__Description of the task__
Return, word for word, the lines of the listing below from the one with "Velocity | 1.57 m/s |" through the one with "the digital interface.", and no other lines.

** Opening Records supplied block **

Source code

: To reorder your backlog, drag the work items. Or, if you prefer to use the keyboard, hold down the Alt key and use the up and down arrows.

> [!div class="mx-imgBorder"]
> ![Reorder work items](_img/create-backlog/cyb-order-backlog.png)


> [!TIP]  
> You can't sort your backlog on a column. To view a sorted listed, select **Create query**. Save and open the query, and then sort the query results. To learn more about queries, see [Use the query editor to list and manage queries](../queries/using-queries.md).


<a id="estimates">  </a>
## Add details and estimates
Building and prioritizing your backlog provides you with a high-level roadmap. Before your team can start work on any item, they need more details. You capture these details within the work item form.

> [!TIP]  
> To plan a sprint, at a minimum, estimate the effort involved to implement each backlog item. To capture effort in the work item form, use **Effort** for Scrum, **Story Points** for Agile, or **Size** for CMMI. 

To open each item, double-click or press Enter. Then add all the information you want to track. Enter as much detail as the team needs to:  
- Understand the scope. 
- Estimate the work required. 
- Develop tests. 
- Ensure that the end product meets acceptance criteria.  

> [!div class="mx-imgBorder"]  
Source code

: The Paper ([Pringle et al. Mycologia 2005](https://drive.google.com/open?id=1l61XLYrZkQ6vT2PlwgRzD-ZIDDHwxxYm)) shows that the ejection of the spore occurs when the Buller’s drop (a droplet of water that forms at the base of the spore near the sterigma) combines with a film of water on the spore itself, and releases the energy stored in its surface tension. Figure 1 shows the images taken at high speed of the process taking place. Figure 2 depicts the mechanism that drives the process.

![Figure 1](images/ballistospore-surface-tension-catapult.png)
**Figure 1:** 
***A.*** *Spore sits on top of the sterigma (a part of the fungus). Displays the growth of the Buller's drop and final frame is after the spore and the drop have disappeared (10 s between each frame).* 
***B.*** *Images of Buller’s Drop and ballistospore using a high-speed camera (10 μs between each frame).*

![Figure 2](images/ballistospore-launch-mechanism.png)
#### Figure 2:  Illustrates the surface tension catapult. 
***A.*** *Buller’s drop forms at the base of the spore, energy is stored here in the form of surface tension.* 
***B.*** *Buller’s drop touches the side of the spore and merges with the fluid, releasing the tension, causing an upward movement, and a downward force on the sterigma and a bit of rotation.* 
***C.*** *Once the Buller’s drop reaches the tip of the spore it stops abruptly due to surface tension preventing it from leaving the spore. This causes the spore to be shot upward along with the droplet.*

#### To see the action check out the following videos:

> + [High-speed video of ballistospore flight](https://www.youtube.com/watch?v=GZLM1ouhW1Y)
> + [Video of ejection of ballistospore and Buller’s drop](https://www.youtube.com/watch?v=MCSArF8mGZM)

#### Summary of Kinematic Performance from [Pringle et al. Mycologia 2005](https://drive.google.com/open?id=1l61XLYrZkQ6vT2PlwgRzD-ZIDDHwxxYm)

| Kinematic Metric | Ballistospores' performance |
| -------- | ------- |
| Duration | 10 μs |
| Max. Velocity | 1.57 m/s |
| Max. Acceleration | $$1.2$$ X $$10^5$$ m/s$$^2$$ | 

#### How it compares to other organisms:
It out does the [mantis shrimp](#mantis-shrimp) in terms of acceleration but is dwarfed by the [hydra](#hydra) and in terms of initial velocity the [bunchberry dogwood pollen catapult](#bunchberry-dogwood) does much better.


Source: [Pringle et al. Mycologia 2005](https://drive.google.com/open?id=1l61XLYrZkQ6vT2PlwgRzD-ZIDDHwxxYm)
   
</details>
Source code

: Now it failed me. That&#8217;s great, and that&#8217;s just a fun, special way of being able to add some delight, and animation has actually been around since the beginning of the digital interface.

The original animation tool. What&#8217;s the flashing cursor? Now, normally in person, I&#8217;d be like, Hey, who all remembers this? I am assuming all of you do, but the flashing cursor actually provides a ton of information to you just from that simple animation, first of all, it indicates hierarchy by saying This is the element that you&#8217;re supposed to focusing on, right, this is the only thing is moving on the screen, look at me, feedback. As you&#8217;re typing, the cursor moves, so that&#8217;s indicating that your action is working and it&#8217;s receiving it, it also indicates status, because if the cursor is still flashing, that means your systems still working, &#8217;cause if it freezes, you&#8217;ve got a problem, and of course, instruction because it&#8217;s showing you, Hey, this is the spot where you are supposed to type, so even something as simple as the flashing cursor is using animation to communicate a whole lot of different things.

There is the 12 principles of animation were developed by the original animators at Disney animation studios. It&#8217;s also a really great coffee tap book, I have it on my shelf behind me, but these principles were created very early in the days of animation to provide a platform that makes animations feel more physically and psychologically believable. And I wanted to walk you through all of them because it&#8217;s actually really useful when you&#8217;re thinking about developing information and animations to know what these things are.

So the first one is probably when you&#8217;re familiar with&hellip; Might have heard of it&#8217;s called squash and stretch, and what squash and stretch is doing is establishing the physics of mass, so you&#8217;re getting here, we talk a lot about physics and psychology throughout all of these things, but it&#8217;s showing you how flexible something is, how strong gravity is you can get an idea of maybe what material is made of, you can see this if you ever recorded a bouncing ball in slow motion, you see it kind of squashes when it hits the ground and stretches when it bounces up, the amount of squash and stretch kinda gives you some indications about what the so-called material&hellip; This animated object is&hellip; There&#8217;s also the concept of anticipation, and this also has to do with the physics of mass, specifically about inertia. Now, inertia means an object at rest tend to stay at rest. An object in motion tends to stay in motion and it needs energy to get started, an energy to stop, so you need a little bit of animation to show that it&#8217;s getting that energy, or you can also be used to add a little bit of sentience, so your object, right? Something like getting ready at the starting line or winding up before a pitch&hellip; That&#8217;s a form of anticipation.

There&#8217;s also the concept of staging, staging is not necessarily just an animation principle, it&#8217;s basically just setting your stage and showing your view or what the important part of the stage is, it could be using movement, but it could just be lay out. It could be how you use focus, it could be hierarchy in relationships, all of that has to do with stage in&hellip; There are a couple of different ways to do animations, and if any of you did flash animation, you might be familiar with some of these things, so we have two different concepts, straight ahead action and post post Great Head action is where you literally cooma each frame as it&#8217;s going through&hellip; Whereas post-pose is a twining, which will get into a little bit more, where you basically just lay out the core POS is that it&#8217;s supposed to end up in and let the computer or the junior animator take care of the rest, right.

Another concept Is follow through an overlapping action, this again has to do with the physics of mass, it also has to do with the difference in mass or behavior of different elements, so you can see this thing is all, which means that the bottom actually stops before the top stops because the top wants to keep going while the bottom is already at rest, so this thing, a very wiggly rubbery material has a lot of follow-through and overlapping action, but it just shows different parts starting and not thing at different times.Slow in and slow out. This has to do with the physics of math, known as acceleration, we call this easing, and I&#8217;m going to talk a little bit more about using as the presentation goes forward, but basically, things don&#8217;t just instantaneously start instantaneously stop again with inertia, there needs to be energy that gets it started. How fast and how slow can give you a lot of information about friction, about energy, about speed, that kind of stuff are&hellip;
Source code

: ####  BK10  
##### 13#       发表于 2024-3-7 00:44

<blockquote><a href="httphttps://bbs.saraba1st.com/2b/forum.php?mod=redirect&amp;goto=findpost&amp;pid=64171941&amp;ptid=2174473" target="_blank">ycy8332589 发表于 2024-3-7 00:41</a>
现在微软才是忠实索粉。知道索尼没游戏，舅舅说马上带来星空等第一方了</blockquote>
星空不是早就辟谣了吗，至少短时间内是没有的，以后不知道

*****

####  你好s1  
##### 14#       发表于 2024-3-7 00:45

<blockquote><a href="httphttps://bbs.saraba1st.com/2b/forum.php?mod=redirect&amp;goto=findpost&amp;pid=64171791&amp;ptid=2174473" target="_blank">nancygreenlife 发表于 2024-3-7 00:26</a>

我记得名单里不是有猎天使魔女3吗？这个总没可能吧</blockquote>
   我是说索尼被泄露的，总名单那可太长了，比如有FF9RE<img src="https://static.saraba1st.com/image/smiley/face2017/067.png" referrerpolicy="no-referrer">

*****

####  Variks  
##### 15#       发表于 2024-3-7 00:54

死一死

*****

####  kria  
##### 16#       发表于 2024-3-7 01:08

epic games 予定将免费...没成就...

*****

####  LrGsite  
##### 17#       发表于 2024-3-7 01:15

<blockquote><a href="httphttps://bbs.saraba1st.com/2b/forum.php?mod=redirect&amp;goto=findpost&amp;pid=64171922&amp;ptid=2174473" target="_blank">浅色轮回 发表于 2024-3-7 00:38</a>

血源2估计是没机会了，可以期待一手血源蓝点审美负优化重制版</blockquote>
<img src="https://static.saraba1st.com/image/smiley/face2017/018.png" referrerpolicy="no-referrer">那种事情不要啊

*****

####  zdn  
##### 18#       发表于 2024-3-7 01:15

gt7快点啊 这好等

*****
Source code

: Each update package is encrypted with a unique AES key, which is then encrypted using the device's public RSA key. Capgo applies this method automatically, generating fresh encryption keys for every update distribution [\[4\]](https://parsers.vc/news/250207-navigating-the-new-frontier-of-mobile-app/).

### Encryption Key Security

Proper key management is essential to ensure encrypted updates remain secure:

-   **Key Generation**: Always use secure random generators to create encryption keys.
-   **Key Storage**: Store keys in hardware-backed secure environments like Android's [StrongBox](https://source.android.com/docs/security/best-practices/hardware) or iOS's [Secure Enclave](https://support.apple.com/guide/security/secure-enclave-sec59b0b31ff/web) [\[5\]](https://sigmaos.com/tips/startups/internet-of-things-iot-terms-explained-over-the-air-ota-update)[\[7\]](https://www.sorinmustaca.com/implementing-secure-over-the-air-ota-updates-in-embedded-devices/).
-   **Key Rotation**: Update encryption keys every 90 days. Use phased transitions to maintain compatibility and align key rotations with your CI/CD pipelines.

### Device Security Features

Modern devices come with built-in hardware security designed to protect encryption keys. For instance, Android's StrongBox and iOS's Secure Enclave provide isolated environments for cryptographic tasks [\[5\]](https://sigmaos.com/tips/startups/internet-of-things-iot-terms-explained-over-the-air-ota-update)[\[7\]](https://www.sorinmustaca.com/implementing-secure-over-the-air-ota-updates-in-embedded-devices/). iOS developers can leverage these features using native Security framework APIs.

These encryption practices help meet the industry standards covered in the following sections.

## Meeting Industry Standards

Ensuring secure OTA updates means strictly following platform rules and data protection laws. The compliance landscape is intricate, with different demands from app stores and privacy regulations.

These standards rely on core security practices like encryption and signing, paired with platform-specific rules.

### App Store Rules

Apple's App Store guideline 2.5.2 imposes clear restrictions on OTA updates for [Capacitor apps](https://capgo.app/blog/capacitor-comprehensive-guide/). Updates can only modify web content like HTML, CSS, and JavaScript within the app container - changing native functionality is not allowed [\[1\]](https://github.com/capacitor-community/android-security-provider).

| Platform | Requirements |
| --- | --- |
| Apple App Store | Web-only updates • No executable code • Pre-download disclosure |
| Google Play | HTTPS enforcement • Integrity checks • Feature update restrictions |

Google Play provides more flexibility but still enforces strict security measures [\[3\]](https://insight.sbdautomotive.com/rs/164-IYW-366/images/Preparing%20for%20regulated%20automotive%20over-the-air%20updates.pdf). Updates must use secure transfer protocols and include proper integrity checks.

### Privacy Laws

** Closing Records supplied block **

__Written answer__
| Max. Velocity | 1.57 m/s |
| Max. Acceleration | $$1.2$$ X $$10^5$$ m/s$$^2$$ | 

#### How it compares to other organisms:
It out does the [mantis shrimp](#mantis-shrimp) in terms of acceleration but is dwarfed by the [hydra](#hydra) and in terms of initial velocity the [bunchberry dogwood pollen catapult](#bunchberry-dogwood) does much better.


Source: [Pringle et al. Mycologia 2005](https://drive.google.com/open?id=1l61XLYrZkQ6vT2PlwgRzD-ZIDDHwxxYm)
   
</details>
Source code

: Now it failed me. That&#8217;s great, and that&#8217;s just a fun, special way of being able to add some delight, and animation has actually been around since the beginning of the digital interface.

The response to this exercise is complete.